[Updated (9/4/2015, 7 p.m.) with details from an interview with the college’s president and reactions from student leaders.]
Trinity College of Connecticut announced on Friday that its seven single-gender fraternities and sororities would no longer have to become coeducational by next fall.
Joanne Berger-Sweeney, Trinity’s president, wrote in a letter to the campus that she had made the decision after a series of conversations with students, faculty members, alumni, and others.
She said in an interview with The Chronicle that she supported trying to improve gender equity on the campus. But to her, such equity did not mean coed Greek life. Instead, it meant “that individuals of both sexes feel empowered to create the kind of climate and atmosphere that they want on campus.”
When the requirement was announced, in 2012, the college sought to achieve at least 45-percent minority-gender membership in all fraternities and sororities by the fall of 2016. The coed mandate was championed by a former Trinity president, James F. Jones Jr., as a way to clean up problems in the college’s Greek system.
But as of the 2014-15 academic year, very little had changed: Not a single female student had joined a single-sex Trinity fraternity, and the same held true for the sororities.
Ms. Berger-Sweeney, who took office in the spring of 2014, said she had come to the campus assuming that she would have to enforce the policy.
However, she said that as she researched other institutions that had considered coed policies for fraternities and sororities — she would not name specific colleges — she did not find a successful example.
“I couldn’t even find a strong rationale for why it would work,” she said.
She added that continuing to enforce the policy would carry a number of unintended consequences, noting that at least half of Trinity’s chapters would lose their national charters.
A mandate that focused exclusively on Greek life, which includes only 20 percent of the student body, was not the best approach, Ms. Berger-Sweeney said.
She wouldn’t specify what she would have done differently, had she been president at the time the policy was announced. But she cited a new freshman-mentoring program, an updated sexual-misconduct policy, a campuswide campaign promoting inclusivity and respect, and new standards for Greek students as examples of positive reforms she has promoted since taking office at Trinity.
“Anecdotally, people tell me it feels different” on the campus than before her arrival, she said, noting that campus-safety officers say that their interaction with Greek students has improved. “There’s no question in my mind that it is better.”
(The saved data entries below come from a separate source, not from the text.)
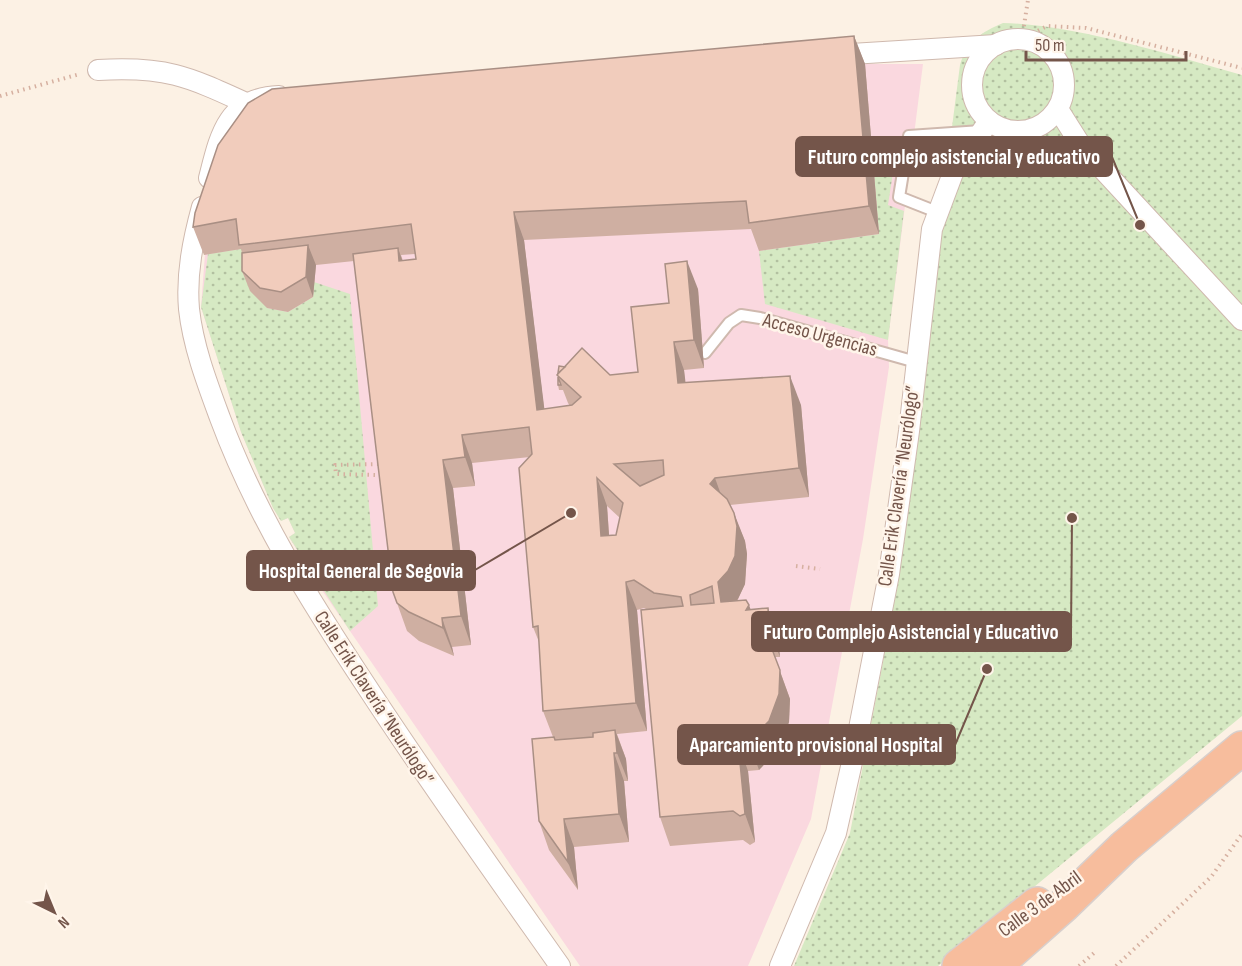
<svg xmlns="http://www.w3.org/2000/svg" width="1242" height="966" font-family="'Sofia Sans Condensed',sans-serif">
<defs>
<pattern id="grass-dots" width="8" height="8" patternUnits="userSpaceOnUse" patternTransform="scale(1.5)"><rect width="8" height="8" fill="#d6e9c3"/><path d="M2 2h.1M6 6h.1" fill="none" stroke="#b2c0a0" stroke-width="1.8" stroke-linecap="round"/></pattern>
</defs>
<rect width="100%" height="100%" fill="#fcf1e4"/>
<path fill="#fad8df" d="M 865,64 L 923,64 L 888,340 L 889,367 L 863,539 L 811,819 L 748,966 L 580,966 L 317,583 L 289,537 L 295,533 L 288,518 L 281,521 L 273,508 L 241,432 L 201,307 L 206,241 Z"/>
<g fill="url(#grass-dots)">
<path d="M 1003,23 C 1078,25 1169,55 1242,75 L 1242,716 L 938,966 L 794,966 L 850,833 L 883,662 L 960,65 C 967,42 981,32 1003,23 Z"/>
<path d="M 897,146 L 888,205 L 904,211 L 888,340 L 765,304 L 759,251 L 879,234 L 872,149 Z"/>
<path d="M 247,248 L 267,308 L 288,312 L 313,297 L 314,282 L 350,294 L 378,606 L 350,631 L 289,537 L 295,533 L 288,518 L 281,521 L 273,508 L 241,432 L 201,307 L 208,254 Z"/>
</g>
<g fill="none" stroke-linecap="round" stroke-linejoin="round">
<defs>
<g id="service">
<path d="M 937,212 L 899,197 L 909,136 L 981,131"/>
<path d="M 705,353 L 729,323 L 741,315 L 760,318 L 916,362"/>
</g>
<g id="minor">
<circle cx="1018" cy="85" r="46"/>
<path d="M 835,55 L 996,45"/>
<path d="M 98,70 C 165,66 187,76 246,103"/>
<path d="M 1058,109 L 1082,147 L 1242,320"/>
<path d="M 209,178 C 220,135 227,98 279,96"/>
<path d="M 202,207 C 193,240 186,274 189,309 C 193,346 207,383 220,418 C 256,515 310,601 367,687 C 429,782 495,874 560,966"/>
<path d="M 780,966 L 836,833 L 855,749 L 889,574 L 909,431 L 932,229 L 953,173 L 989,121"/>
</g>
<g id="trunk">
<path d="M 959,966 L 1037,904"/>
<path d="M 995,966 L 1063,906 L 1124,847 L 1242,748"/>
</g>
</defs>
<use href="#service" stroke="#cfb9ae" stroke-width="14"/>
<use href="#minor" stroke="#cfb9ae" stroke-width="22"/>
<use href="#trunk" stroke="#d8cfcc" stroke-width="36"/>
<g stroke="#d6b0a0" stroke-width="4" stroke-dasharray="1.5 4.5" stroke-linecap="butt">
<path d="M 1022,38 L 1028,0"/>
<path d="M 1022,39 L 1047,26 L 1086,28 L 1242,68"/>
<path d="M 0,96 L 80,74"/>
<path d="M 375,475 L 336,474 L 335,465 L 381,464"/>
<path d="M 796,566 L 820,569"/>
<path d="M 1079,966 L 1094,953"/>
<path d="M 1116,966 L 1211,877 L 1242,834"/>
</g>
<use href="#service" stroke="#fff" stroke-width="10"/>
<use href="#minor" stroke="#fff" stroke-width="20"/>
<use href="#trunk" stroke="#f7bd9d" stroke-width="33"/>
</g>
<path fill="#cfafa2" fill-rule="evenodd" d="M 854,36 L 865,64 L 879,234 L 759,251 L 751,229 L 524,240 L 544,409 L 570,406 L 568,403 L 563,390 L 559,390 L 558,385 L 558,377 L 557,375 L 610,375 L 638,372 L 669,303 L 698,289 L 704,368 L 684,370 L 685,382 L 801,405 L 809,497 L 730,505 L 745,541 L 747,554 L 745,584 L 737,601 L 751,610 L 768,608 L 778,637 L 780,657 L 775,657 L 790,699 L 789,722 L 779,749 L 759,770 L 748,771 L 755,842 L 750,845 L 743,840 L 670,846 L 660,817 L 646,609 L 644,608 L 637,610 L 647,731 L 617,734 L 626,759 L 628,781 L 624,781 L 629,842 L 574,847 L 578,890 L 549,850 L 539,821 L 553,737 L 543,711 L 539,642 L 533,627 L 530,457 L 472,463 L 475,486 L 453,488 L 471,645 L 452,647 L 454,656 L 419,641 L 407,631 L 397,603 L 354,261 L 316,265 L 313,297 L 288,312 L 267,308 L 250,291 L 242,271 L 242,253 L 241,249 L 204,255 L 193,227 ZM 415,254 L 416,259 L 403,261 L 401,255 ZM 607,506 L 620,518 L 616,535 L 609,535 Z"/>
<g fill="#a98f84">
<path d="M 854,36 L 865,64 L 879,234 L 869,206 Z"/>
<path d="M 514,212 L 524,240 L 548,439 L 537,410 Z"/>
<path d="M 308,245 L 316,265 L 313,297 L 306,277 Z"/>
<path d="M 398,248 L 408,277 L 399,261 Z"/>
<path d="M 687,261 L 698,289 L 704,368 L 694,340 Z"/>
<path d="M 674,342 L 684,370 L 689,411 L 678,383 Z"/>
<path d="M 790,376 L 801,405 L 809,497 L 799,468 Z"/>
<path d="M 462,435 L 472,463 L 475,486 L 465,457 Z"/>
<path d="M 443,460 L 453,488 L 471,645 L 461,616 Z"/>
<path d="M 597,478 L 607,506 L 611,564 L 601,536 Z"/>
<path d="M 715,478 L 725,506 L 710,484 Z"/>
<path d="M 734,513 L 745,541 L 747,554 L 745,584 L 738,599 L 728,610 L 721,602 L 718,582 Z"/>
<path d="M 626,582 L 637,610 L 647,731 L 636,703 Z"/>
<path d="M 749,605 L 759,632 L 759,629 L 770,658 L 746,610 Z"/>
<path d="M 768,608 L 778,637 L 780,657 L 769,629 Z"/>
<path d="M 442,618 L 452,647 L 454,656 L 443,628 Z"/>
<path d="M 770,644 L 790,699 L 789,722 L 779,749 L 759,770 L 749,741 Z"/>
<path d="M 615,730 L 626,759 L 628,781 L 617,753 Z"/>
<path d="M 738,742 L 748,771 L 755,842 L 745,814 Z"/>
<path d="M 614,753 L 624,781 L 629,842 L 619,814 Z"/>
<path d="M 564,819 L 574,847 L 578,890 L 568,862 Z"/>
</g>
<g fill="#f1ccbc" stroke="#a98f84" stroke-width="1.5" fill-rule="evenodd">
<path d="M 854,36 L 869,206 L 749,223 L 746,201 L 514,212 L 537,410 L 572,405 L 581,397 L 557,375 L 582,348 L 610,375 L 638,372 L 631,307 L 669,303 L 665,264 L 687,261 L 694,340 L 674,342 L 678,383 L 790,376 L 799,468 L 715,478 L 710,484 L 727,499 L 734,513 L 737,526 L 735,556 L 728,571 L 718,582 L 721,602 L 746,600 L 749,605 L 746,610 L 768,608 L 769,629 L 759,629 L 760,636 L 765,636 L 770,644 L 780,670 L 779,694 L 769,721 L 749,741 L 738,742 L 745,814 L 740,816 L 733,811 L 660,817 L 641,610 L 683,606 L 681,597 L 654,593 L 634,580 L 626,582 L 636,703 L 543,711 L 538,626 L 533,627 L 519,468 L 532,454 L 529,427 L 462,435 L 465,457 L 443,460 L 461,616 L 442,618 L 443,628 L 409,612 L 397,603 L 393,592 L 353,254 L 398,248 L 399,261 L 416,259 L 411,224 L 239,245 L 236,219 L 193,227 L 195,213 L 218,145 L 248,103 L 272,89 ZM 663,460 L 664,475 L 640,486 L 614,464 ZM 597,478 L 623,503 L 616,535 L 601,536 ZM 712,586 L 714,603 L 691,605 L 690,595 Z"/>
<path d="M 308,245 L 306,277 L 281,292 L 260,288 L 242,271 L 242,253 Z"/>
<path d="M 559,366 L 565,367 L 558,373 Z"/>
<path d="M 558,377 L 561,385 L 558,385 Z"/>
<path d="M 615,730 L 617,753 L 614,753 L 619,814 L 564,819 L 568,862 L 539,821 L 532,739 L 554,737 L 555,740 L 593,737 L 593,733 Z"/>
</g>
<g text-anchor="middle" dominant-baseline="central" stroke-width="5" stroke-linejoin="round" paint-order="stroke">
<g font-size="20" fill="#74554a" stroke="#fff5ea">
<text transform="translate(820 335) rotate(15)">Acceso Urgencias</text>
<text transform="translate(899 486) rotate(-82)">Calle Erik Clavería “Neurólogo”</text>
<text transform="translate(374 698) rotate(57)">Calle Erik Clavería “Neurólogo”</text>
<text transform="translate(1040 904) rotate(-36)">Calle 3 de Abril</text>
</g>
</g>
<path fill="none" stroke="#74554a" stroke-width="2" d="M1140 225L1112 157M571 513L475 570M1072 518L1071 632M987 669L955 745"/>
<g fill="#74554a" stroke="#fff5ea" stroke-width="2">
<circle cx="1140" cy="225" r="6"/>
<circle cx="571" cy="513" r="6"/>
<circle cx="1072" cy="518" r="6"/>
<circle cx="987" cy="669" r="6"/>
</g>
<g fill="#74554a" stroke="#74554a" stroke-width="2">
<rect x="796" y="137" width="316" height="39" rx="6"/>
<rect x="247" y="551" width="228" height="39" rx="6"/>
<rect x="752" y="612" width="319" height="39" rx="6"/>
<rect x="678" y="725" width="277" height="39" rx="6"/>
</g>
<g font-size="21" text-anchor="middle" font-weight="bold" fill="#fff">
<text x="954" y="164">Futuro complejo asistencial y educativo</text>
<text x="361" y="578">Hospital General de Segovia</text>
<text x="911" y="639">Futuro Complejo Asistencial y Educativo</text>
<text x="816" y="752">Aparcamiento provisional Hospital</text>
</g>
<g transform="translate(54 912) rotate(137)" stroke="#fff5ea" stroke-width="4.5" paint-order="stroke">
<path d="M0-4.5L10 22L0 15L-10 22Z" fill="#74554a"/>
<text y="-9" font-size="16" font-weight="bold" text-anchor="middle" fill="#74554a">N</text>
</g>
<path d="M1026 51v9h160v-9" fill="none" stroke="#74554a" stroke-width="3"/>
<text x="1035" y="51" font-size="18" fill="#74554a" stroke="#fff5ea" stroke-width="4.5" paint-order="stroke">50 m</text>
</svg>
Trinity’s effort was not the college’s first attempt to impose a coed mandate on Greek life. The college’s trustees approved such a policy 23 years ago, though it was not well enforced. This time, the 45-percent benchmark was supposed to give the coed requirement more teeth.
But a lack of support from the student body made enforcement difficult once again. Current fraternity and sorority leaders said that students, both Greek and non-Greek, had not been given enough input into the policy’s design. A number of Trinity alumni also decried the policy and threatened to stop donating to the college.
Student leaders at the college expressed relief about the announcement on Friday. “The attitude of the previous administration was more, ‘We are a private college, we can do anything we want,’” said William Morrow, president of the Inter-Greek Council. Ms. Berger-Sweeney, he said, “has been the exact opposite of that.”
Joshua Frank, a former president of the student-government association, said he was aware that some faculty members and alumni would continue to prefer abolishing Greek life, but he emphasized that “there are still opportunities to change the campus” and achieve a more inclusive, diverse student body. He said that he and other students could now have “those uncomfortable conversations” about the challenges facing Trinity and move forward.
“We just can’t do it the way we did it before, with a policy that was unfair to alumni and students,” he said. “You’re never going to get it right if you do that.”
Wesleyan University, another Connecticut institution, followed in Trinity’s footsteps last fall by announcing a coed mandate for its residential fraternities. The university has since been taken to court over the plan.